Exercise prompt. Output only the lines below that start at the line containing "decorative bowl: present" and end at the line containing "cup: present [720,201,753,246]", with both ends kept.

Data records.

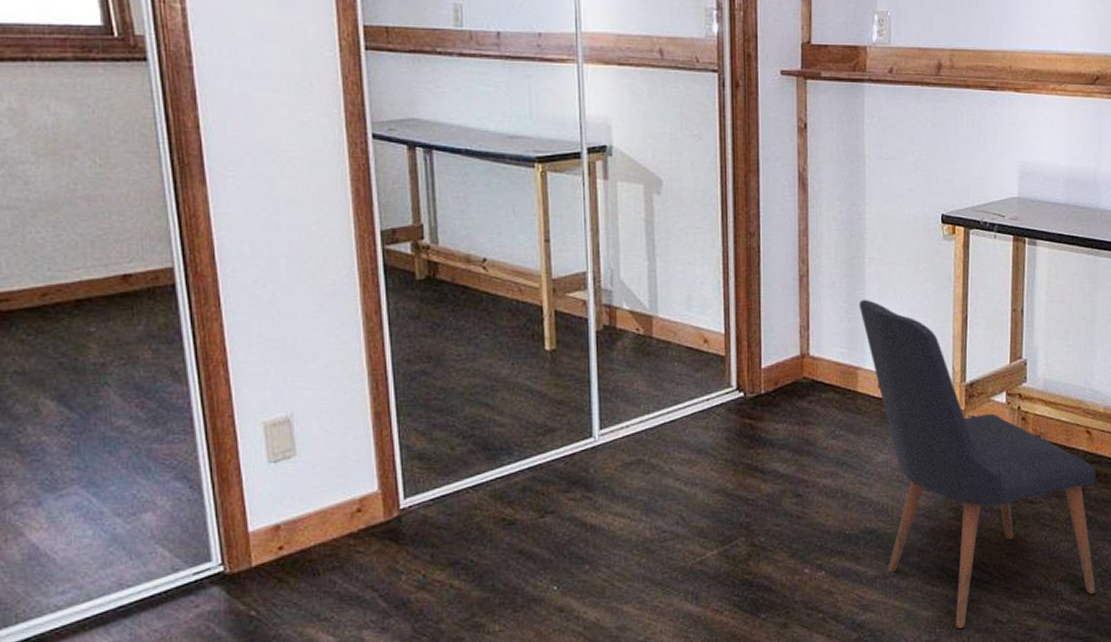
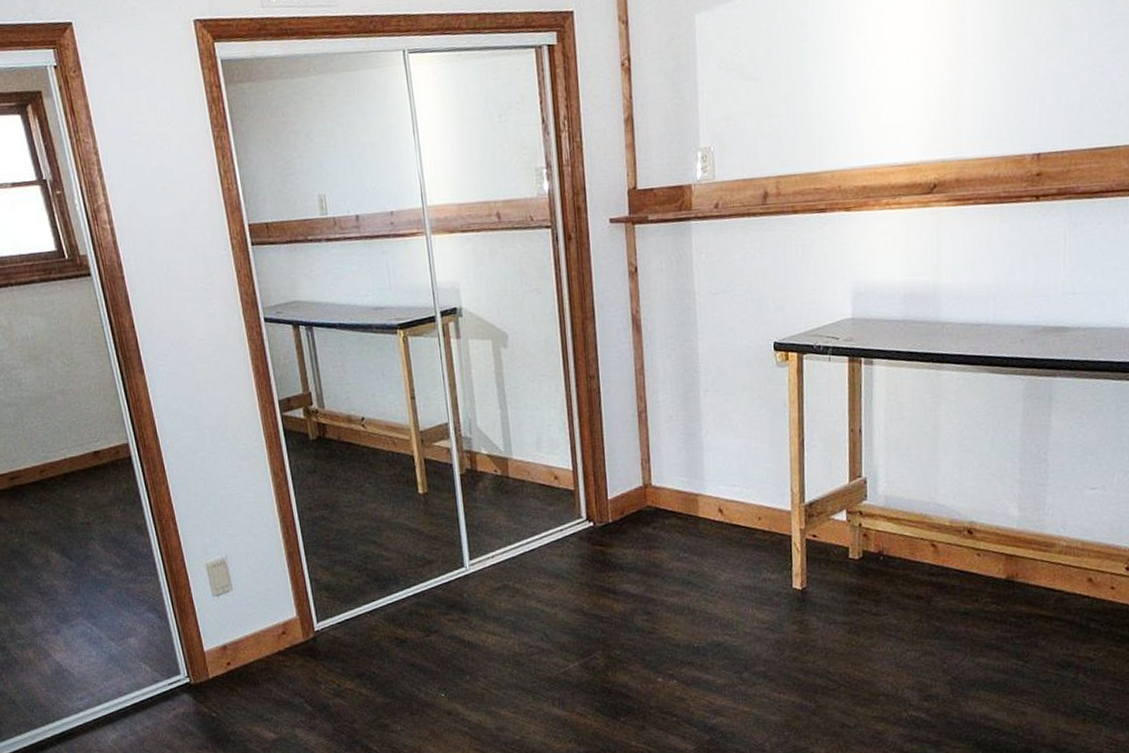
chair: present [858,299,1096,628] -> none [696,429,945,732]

* * *

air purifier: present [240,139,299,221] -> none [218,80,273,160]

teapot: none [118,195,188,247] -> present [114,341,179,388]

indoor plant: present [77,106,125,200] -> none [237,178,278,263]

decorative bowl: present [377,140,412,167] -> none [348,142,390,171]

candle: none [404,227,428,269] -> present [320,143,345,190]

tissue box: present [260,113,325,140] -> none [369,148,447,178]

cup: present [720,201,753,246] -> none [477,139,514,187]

---

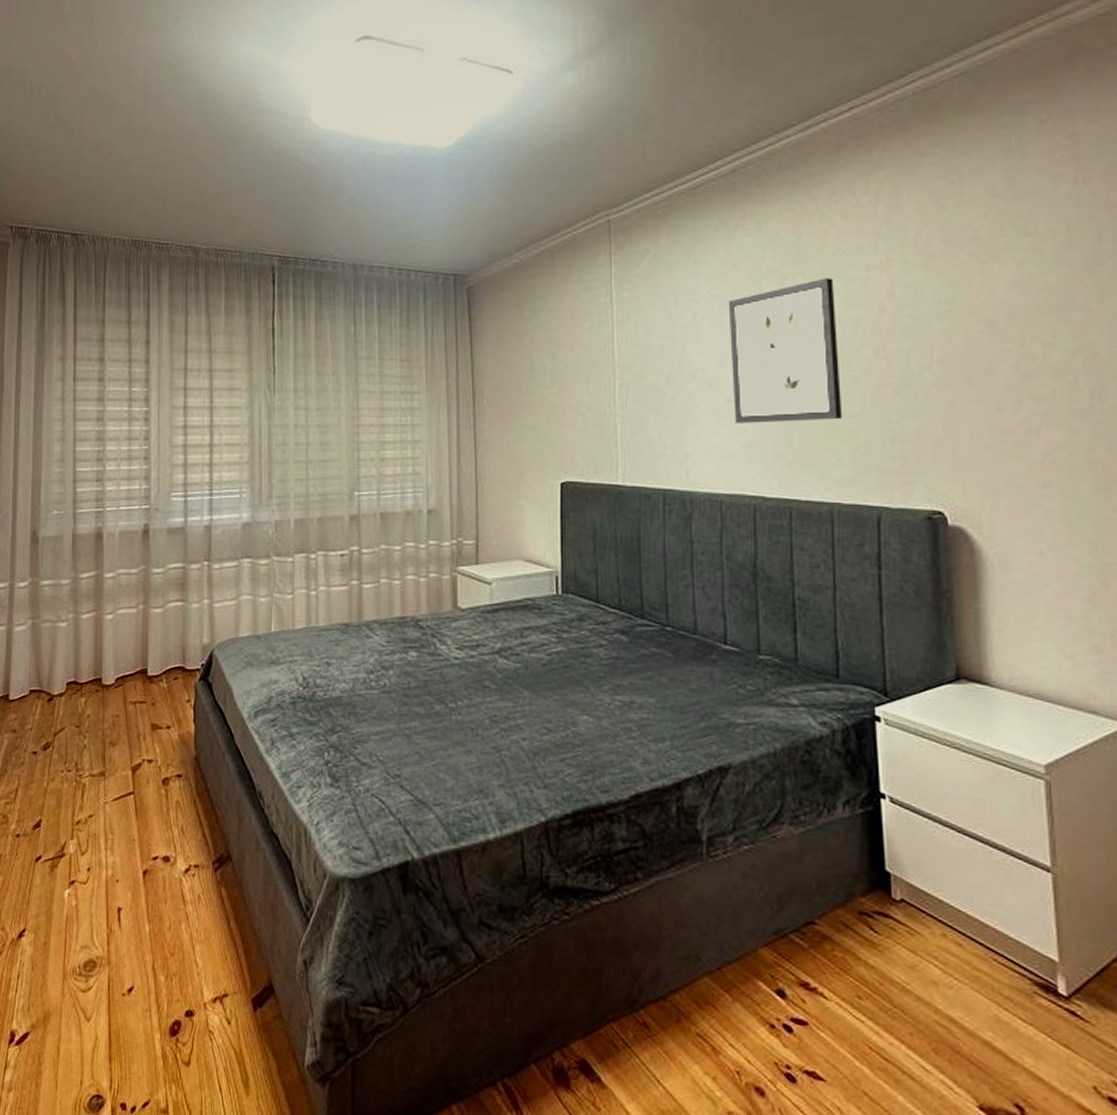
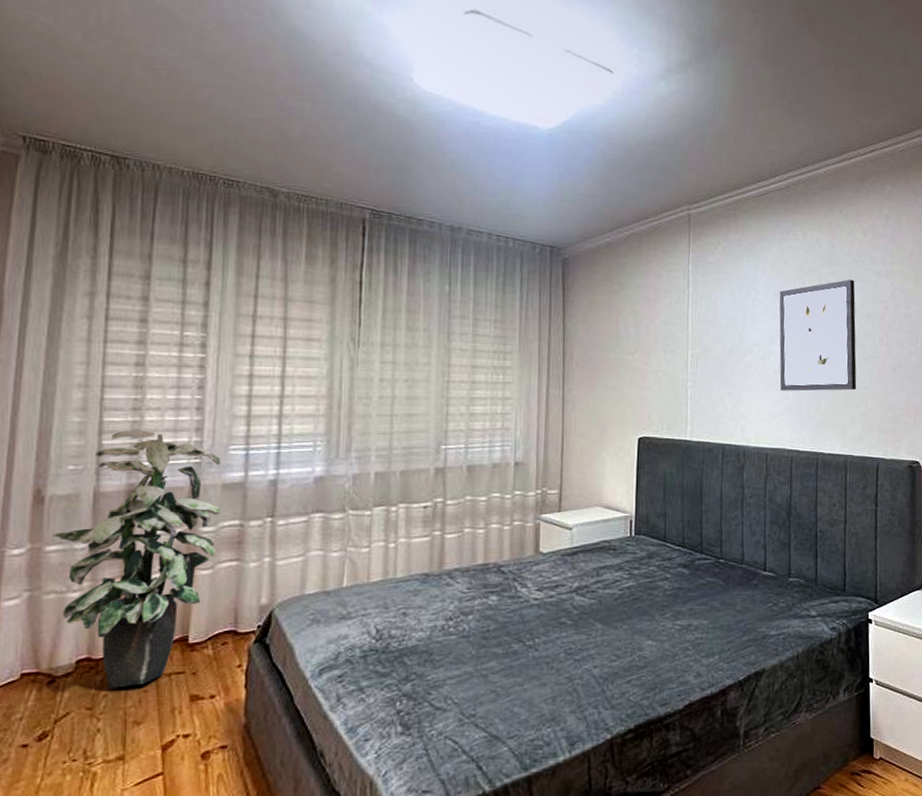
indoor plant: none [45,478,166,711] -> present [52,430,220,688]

Solution.
decorative bowl: present [377,140,412,167] -> none [348,142,390,171]

candle: none [404,227,428,269] -> present [320,143,345,190]

tissue box: present [260,113,325,140] -> none [369,148,447,178]

cup: present [720,201,753,246] -> none [477,139,514,187]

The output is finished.